I actually had this conversation with myself tonight.
-- Since we're on the topic of masturbation, I thought that the absolute pinnacle of my masturbation career was in early high school. I was a freakin machine back then. But recently (the past two years) I've really been picking up steam. You could call it a "mid-twenties masturbation renaissance". Or maybe it has something to do with the ridiculously accessible and free porn sites I live on now a days. I'm big on Pornhub.com at the moment. It's sad... I know.
-- A fascinating article in the NY Times online edition yesterday about Nazi Doctor Aribert Heim, or "Dr.Death" as he is known to most. The article focuses on Heim's postwar life and his evasion of Nazi Hunters until his death in 1992. What's incredible is that this tall, strikingly handsome German man, who once injected gasoline into the hearts of patients and kept Jewish prisoner's skulls as souvenirs, converted to Islam and seemingly became a normal, decent human being after committing countless atrocities . I don't condone any of his actions, but his story is riveting.

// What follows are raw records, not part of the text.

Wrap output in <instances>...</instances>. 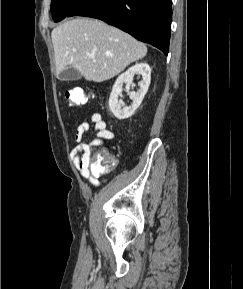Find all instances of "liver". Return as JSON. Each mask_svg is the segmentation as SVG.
<instances>
[{"label":"liver","mask_w":243,"mask_h":289,"mask_svg":"<svg viewBox=\"0 0 243 289\" xmlns=\"http://www.w3.org/2000/svg\"><path fill=\"white\" fill-rule=\"evenodd\" d=\"M51 38L56 74L74 68L87 81L109 80L147 53L144 43L97 19L64 22L52 30Z\"/></svg>","instance_id":"6515ba94"}]
</instances>
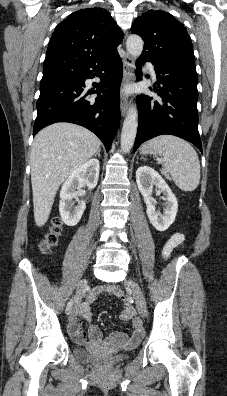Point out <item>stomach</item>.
I'll list each match as a JSON object with an SVG mask.
<instances>
[{"label": "stomach", "instance_id": "obj_1", "mask_svg": "<svg viewBox=\"0 0 227 396\" xmlns=\"http://www.w3.org/2000/svg\"><path fill=\"white\" fill-rule=\"evenodd\" d=\"M141 154L147 155V154H154V149L148 144H144L140 150Z\"/></svg>", "mask_w": 227, "mask_h": 396}]
</instances>
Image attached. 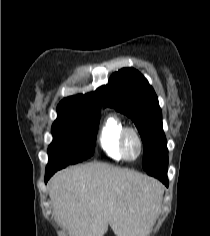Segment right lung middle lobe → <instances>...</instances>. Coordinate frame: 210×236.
<instances>
[{
    "label": "right lung middle lobe",
    "mask_w": 210,
    "mask_h": 236,
    "mask_svg": "<svg viewBox=\"0 0 210 236\" xmlns=\"http://www.w3.org/2000/svg\"><path fill=\"white\" fill-rule=\"evenodd\" d=\"M52 125L53 141L48 147L49 165L75 164L94 154L100 111L57 110Z\"/></svg>",
    "instance_id": "obj_1"
}]
</instances>
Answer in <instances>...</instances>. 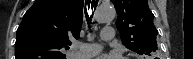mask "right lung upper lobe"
I'll return each mask as SVG.
<instances>
[{
	"label": "right lung upper lobe",
	"instance_id": "cb5924a9",
	"mask_svg": "<svg viewBox=\"0 0 193 59\" xmlns=\"http://www.w3.org/2000/svg\"><path fill=\"white\" fill-rule=\"evenodd\" d=\"M84 0H36L17 30L15 59H66L79 38Z\"/></svg>",
	"mask_w": 193,
	"mask_h": 59
}]
</instances>
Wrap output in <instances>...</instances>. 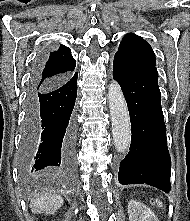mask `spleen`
<instances>
[{
	"label": "spleen",
	"mask_w": 190,
	"mask_h": 221,
	"mask_svg": "<svg viewBox=\"0 0 190 221\" xmlns=\"http://www.w3.org/2000/svg\"><path fill=\"white\" fill-rule=\"evenodd\" d=\"M156 203L158 204L159 207H162V206H163V205H162V202H160V200H158V199L156 200Z\"/></svg>",
	"instance_id": "1"
}]
</instances>
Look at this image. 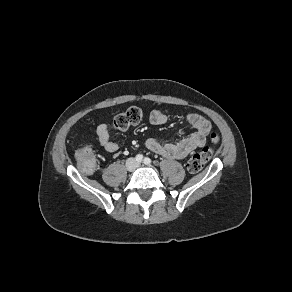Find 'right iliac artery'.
<instances>
[{
    "label": "right iliac artery",
    "instance_id": "82829eb1",
    "mask_svg": "<svg viewBox=\"0 0 292 292\" xmlns=\"http://www.w3.org/2000/svg\"><path fill=\"white\" fill-rule=\"evenodd\" d=\"M142 160H143V155L138 154V155L136 156V161H137V162H141Z\"/></svg>",
    "mask_w": 292,
    "mask_h": 292
}]
</instances>
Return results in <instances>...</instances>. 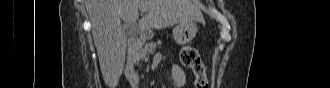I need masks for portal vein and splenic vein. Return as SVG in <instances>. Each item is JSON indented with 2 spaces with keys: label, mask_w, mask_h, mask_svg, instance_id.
Wrapping results in <instances>:
<instances>
[{
  "label": "portal vein and splenic vein",
  "mask_w": 330,
  "mask_h": 88,
  "mask_svg": "<svg viewBox=\"0 0 330 88\" xmlns=\"http://www.w3.org/2000/svg\"><path fill=\"white\" fill-rule=\"evenodd\" d=\"M142 12H145L146 11V9H144V8H142V9H140Z\"/></svg>",
  "instance_id": "1"
}]
</instances>
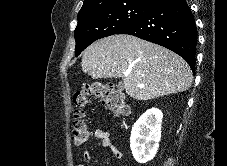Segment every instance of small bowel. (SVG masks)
<instances>
[{
	"label": "small bowel",
	"mask_w": 227,
	"mask_h": 166,
	"mask_svg": "<svg viewBox=\"0 0 227 166\" xmlns=\"http://www.w3.org/2000/svg\"><path fill=\"white\" fill-rule=\"evenodd\" d=\"M94 134L100 140L101 146L110 149L117 160L123 158V152L113 144L111 134L108 131L98 128ZM77 166H92L91 154L88 151L83 152L82 159Z\"/></svg>",
	"instance_id": "c3829d8e"
}]
</instances>
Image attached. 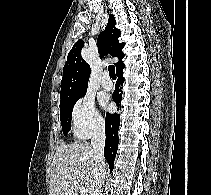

-- I'm going to see Taken tomorrow. Liam Neeson is a bad man. I'll fight Jason Bourne and Jack Bauer before I'm throwing down with Liam. You don't automatically think Liam Neeson when you think of actors who can carry a movie on their own, but the guy has done it before in a major way... Schindler's List ring a bell?
-- A blog reader and bar patron made me promise to blog tonight so she would have something to read when she got into work tomorrow. I figured she could enjoy my masturbation thoughts over her morning coffee.
...I sures do gots a way with the ladies.
Thursday, February 5, 2009
Tuesday, February 3, 2009
I'm probably the king of making hungover, completely false, grand declarations of impending sobriety.
"So, you drinking again tonight Jack?"
" Nah man. I'm taking the next few nights off, Friday included. I need to get back in the business of being "me",
Then comes Friday and the same person will run into me at a bar, a lit cigarette in my mouth, one unlit cigarette in the ashtray, two half-finished orange crushes on the table, a full Coors Light in one hand and a rocks glass with some conspicuously brownish colored melted ice at the bottom in my other hand, saying something along the lines of, "Hey there smegggillibrushhh, comeeeanghettta a shot wit meh!"
Then the next morning it's all, "Fuck, this is fucking it! No more Jack. Grab the bull by the horns and lock it up! Time to clean up big guy."
It's a vicious twenty-something cycle that I'm sure a good 50 percent of us go through.
I say this as I'm taking a self-imposed exile at my step-dad's river house for the night. A particularly nasty bender this past weekend (notice the lack of posting and the "deleted" post from Friday) has put me firmly on the water wagon. It's all gym time and healthy eating for a few weeks. I'm looking out for numero uno. Gonna clear my head and write and use the rare few hours that I'm not bar tending to be productive. No more sleeping 12 hours a day. This is the turning point! This is the first day of the rest of my life!
Although I do have off Friday night. I mean, I guess one or two happy hour cocktails wouldn't kill me.... Right? I can go home early and sober on a Friday...
Yeah, uhh, not even in my wildest dreams is that possible.